PROBLEM: Please copy all of the data below word for word, leaving the pictures out of your answer.

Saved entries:
━━━━

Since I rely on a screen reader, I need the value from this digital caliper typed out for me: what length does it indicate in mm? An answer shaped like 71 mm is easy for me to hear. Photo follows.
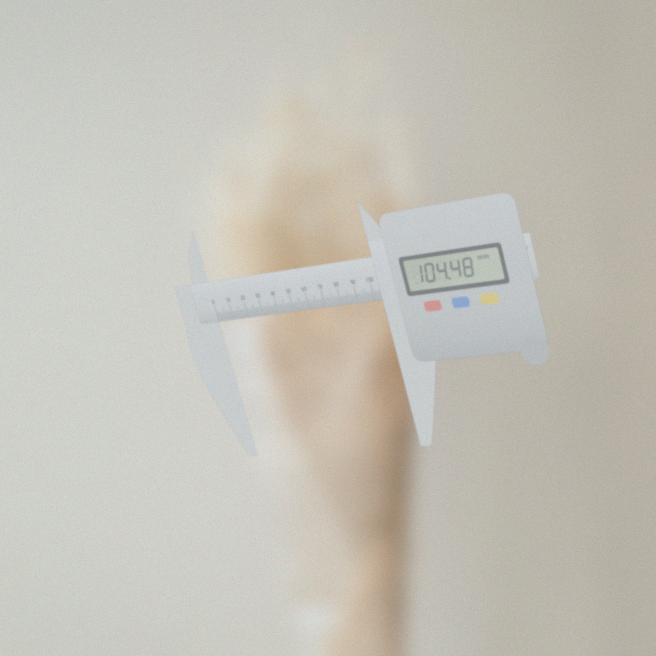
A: 104.48 mm
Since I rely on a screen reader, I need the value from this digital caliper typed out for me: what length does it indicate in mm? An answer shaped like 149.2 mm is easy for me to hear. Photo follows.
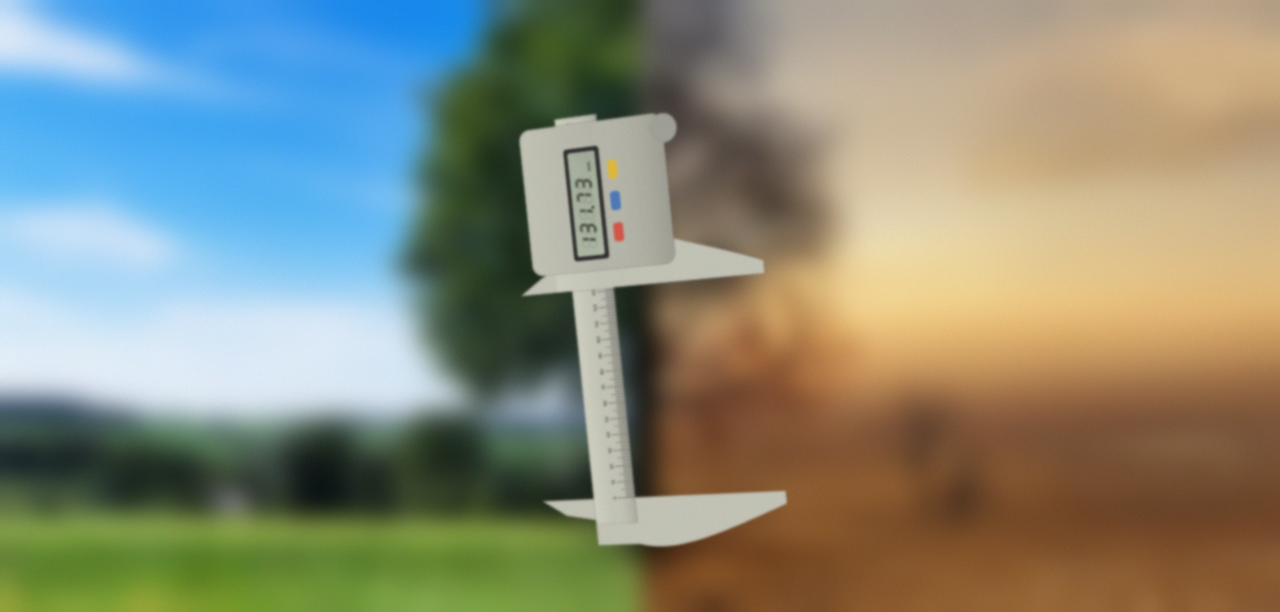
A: 131.73 mm
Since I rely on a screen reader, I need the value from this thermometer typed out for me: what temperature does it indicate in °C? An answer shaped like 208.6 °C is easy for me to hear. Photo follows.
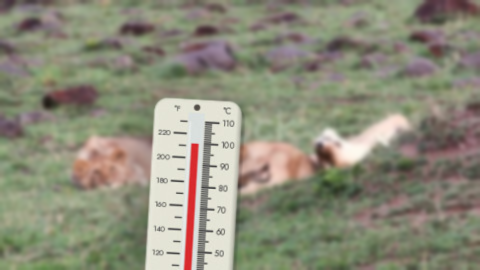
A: 100 °C
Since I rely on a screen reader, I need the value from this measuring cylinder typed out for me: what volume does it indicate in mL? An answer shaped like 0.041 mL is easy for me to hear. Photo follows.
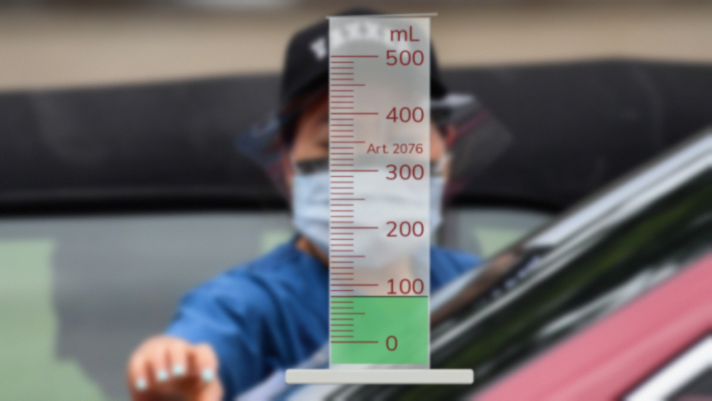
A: 80 mL
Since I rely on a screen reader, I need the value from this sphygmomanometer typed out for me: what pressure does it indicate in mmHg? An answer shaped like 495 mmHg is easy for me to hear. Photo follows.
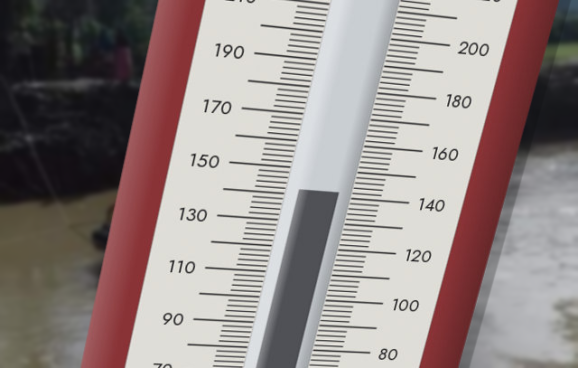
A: 142 mmHg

━━━━

RESULT FOR THIS TASK:
Since I rely on a screen reader, I need the value from this digital caliper typed out for me: what length does it indicate in mm? An answer shaped like 71 mm is easy for me to hear. Photo follows.
A: 104.48 mm
Since I rely on a screen reader, I need the value from this digital caliper typed out for me: what length does it indicate in mm? An answer shaped like 149.2 mm is easy for me to hear. Photo follows.
A: 131.73 mm
Since I rely on a screen reader, I need the value from this thermometer typed out for me: what temperature does it indicate in °C? An answer shaped like 208.6 °C is easy for me to hear. Photo follows.
A: 100 °C
Since I rely on a screen reader, I need the value from this measuring cylinder typed out for me: what volume does it indicate in mL? An answer shaped like 0.041 mL is easy for me to hear. Photo follows.
A: 80 mL
Since I rely on a screen reader, I need the value from this sphygmomanometer typed out for me: what pressure does it indicate in mmHg? An answer shaped like 495 mmHg is easy for me to hear. Photo follows.
A: 142 mmHg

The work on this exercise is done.